Text section:
- - - - - - -

Incredible. The ride to Cajamarca was the best. The desert of trujillo melted away, and was replaced by beuatiful mountains, lakes and rivers jutting up in all directions. We drove through what seemed to be some sort of mango paradise. Everywhere mangoes of all colors dangled from limbs. I wanted to stop and climb the trees and be coated in sweet mango slime! However, we were on a bus, so it was only a fantasy. As we approached Cajamarca the city was tucked into a grandmotherly pathworked blanket of green farmed mountainsides. A raincloud hovered over the valley, and a brief rainbow welcomed me into the city.
The change to all this greenery, and moisture, and cool air had sarah and i feeling quite all right. We met up with our couchsurfing host Hans Pedro. He introduced us to his lovely german pals Clara and Philip. Then Hans showed us to our place....what...our place? Yes that´s right,we wouldn´t be sharing his house, his family owns an apartment complex, and one is empty. We were given the keys to our own mostly furnished beautiful two bedroom apartment, for free for four days. Thank you couchsurfing, and thank you Hans! Then Hans was kind enough to take us the plaza de armas, with lovely trees and flanked on either side by ornately faced churches. He showed us up circularly shaped steps to a look out over the entire city. I huffed and puffed my way up...altitude, wow. Glad i´m not a smoker! The view was spectacular, and worth the climb. We walked through the city streets and waited for Han´s friend in a park. I watched children playing on a giant trampoline filled with huge bouncy balls. Others squealed down a big inflatable slide. While we waited a carnavale band came to practice and it was fun to watch and listen. Han´s friend Carlos arrived, he was a lovely bracket toothed individual. We all taxi´d out to Clara and philips volunteer house, where we met Christopher. He flies in for carnavale, every year from Germany! We sat playing a drinking game called chispe, that involves rolling dice, and bluffing. I drank water however, as i was still a bit sick and didn´t want to rush things before the big carnavale! It was fun listening to the mix of Spanish, English and German. Also, the spanish in the mountains is loads easier to understand and the boys are cuter, says Sarah.

- - - - - - -

Recorded data:
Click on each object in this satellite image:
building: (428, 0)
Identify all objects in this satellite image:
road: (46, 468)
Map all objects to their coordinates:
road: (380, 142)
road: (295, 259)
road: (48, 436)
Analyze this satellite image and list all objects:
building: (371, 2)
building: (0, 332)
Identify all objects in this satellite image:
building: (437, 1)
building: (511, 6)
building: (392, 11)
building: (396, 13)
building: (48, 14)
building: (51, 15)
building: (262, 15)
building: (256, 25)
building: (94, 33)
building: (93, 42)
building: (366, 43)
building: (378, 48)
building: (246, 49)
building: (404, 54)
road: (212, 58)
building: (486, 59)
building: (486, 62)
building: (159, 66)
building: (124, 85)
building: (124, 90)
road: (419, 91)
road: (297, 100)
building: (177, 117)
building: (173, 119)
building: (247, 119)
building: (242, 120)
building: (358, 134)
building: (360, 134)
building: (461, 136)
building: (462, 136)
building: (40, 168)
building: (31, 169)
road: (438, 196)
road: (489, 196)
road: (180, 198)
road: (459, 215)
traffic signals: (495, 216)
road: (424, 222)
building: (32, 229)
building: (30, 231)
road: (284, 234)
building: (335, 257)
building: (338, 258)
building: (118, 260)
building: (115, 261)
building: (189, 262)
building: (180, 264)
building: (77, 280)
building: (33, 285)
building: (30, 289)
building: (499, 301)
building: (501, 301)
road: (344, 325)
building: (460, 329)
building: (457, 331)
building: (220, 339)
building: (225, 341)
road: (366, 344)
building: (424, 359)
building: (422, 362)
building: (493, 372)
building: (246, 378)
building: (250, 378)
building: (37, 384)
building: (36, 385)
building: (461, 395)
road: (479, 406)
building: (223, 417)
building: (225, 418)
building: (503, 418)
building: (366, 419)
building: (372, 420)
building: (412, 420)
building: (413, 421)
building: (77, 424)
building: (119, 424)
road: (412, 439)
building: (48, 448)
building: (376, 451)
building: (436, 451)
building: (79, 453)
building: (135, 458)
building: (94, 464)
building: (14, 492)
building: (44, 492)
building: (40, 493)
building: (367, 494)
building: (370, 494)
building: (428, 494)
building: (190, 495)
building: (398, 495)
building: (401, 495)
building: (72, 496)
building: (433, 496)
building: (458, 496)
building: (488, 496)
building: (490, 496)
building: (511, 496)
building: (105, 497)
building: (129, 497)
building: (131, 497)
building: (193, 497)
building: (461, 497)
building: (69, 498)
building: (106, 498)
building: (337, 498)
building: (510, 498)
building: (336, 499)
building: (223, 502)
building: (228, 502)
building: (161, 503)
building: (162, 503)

- - - - - - -

Exercise details: Give again the passage of the travel account about arriving in Cajamarca, starting with "Incredible. The ride" and going on through "into the city.", copied word for word.

Exercise output:
Incredible. The ride to Cajamarca was the best. The desert of trujillo melted away, and was replaced by beuatiful mountains, lakes and rivers jutting up in all directions. We drove through what seemed to be some sort of mango paradise. Everywhere mangoes of all colors dangled from limbs. I wanted to stop and climb the trees and be coated in sweet mango slime! However, we were on a bus, so it was only a fantasy. As we approached Cajamarca the city was tucked into a grandmotherly pathworked blanket of green farmed mountainsides. A raincloud hovered over the valley, and a brief rainbow welcomed me into the city.